제1 감지 패턴(104)은 도 3에 도시된 바와 같이, 절연층에 매립되어 그 표면이 절연층과 동일하도록 형성될 수 있으나, 이에 한정되는 것은 아니며, 필요에 따라서는 절연층의 표면에서 돌출되도록 형성될 수도 있다. As illustrated in FIG. 3, the first sensing pattern 104 may be embedded in the insulating layer so that the surface thereof is the same as the insulating layer, but is not limited thereto. If necessary, the first sensing pattern 104 may protrude from the surface of the insulating layer. It may be formed to be.

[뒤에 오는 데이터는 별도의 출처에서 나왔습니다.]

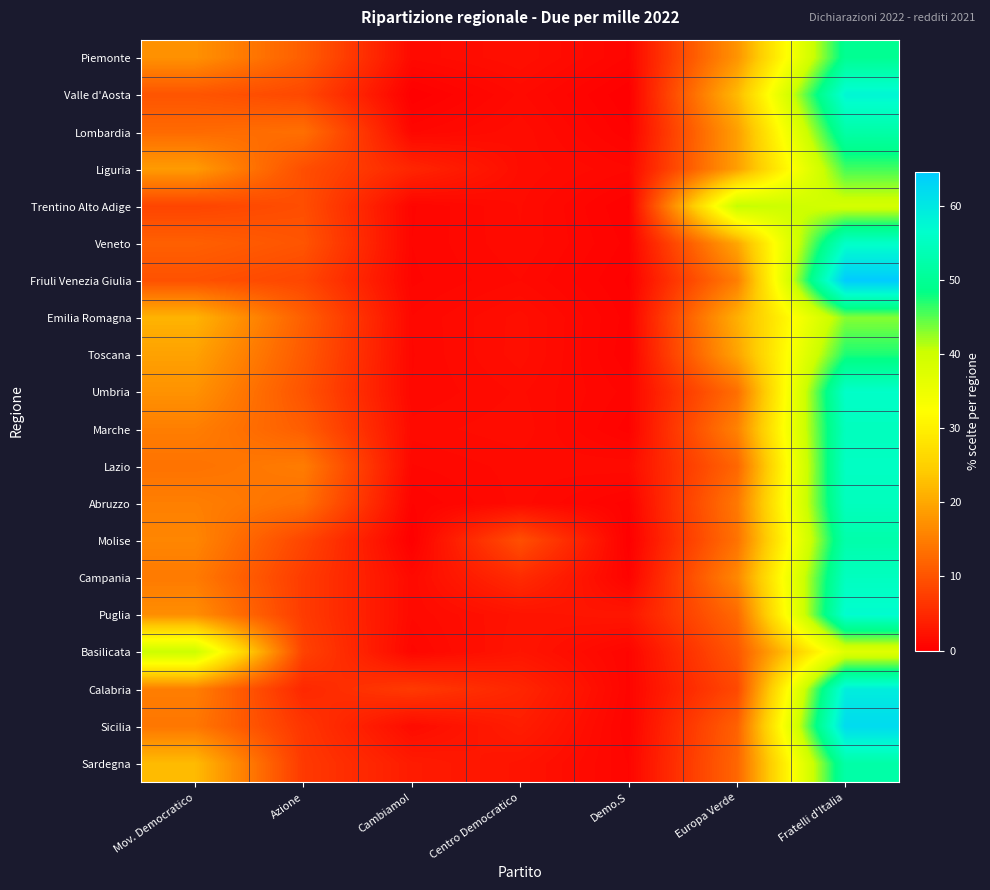

Which has a higher value, Mov. Democratico or Centro Democratico?

Mov. Democratico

절연층(106)은 베이스 부재(102) 상에서 제1 감지 패턴(104)을 감싸며 형성된다. 절연층(106)은 베이스 부재(102)를 보호하면서 제1 감지 패턴(104)과 제2 감지 패턴(108)이 전기적으로 절연되도록 하는 역할을 한다. 절연층(106)은 무기 물질 또는 유기 물질로 이루어질 수 있다. 절연층(106)을 무기 물질로 형성하는 경우, SiO2와 같은 무기 물질을 예를 들어, 스퍼터링 방식으로 증착하여 형성할 수 있다. 무기 물질로 절연층(106)을 형성하면, 절연층(106)의 내구성을 일정 수준으로 유지할 수 있게 된다. 절연층(106)을 유기 물질로 형성하는 경우, 광경화 수지와 같은 유기 물질을 도포한 후 경화하여 형성할 수 있다. 유기 물질은 비교적 낮은 온도(예를 들어, 약 220℃)에서 베이킹이 이루어지기 때문에, 베이스 부재(102) 및 절연층(106) 사이에 편광자(미도시)가 형성될 경우 편광자(미도시)에 손상을 주지 않게 된다. 또한, 베이스 부재(102)를 플렉서블한 재질로 형성하는 경우, 절연층(106)은 유기 물질로 형성하는 것이 바람직하다.The insulating layer 106 is formed to surround the first sensing pattern 104 on the base member 102. The insulating layer 106 serves to electrically insulate the first sensing pattern 104 and the second sensing pattern 108 while protecting the base member 102. The insulating layer 106 may be made of an inorganic material or an organic material. When the insulating layer 106 is formed of an inorganic material, an inorganic material such as SiO 2 may be formed by, for example, a sputtering method. When the insulating layer 106 is formed of an inorganic material, the durability of the insulating layer 106 can be maintained at a predetermined level. When the insulating layer 106 is formed of an organic material, it may be formed by applying an organic material such as a photocurable resin and then curing it. Since the organic material is baked at a relatively low temperature (eg, about 220 ° C.), the polarizer (not shown) is formed when a polarizer (not shown) is formed between the base member 102 and the insulating layer 106. Will not damage. In addition, when the base member 102 is formed of a flexible material, the insulating layer 106 is preferably formed of an organic material.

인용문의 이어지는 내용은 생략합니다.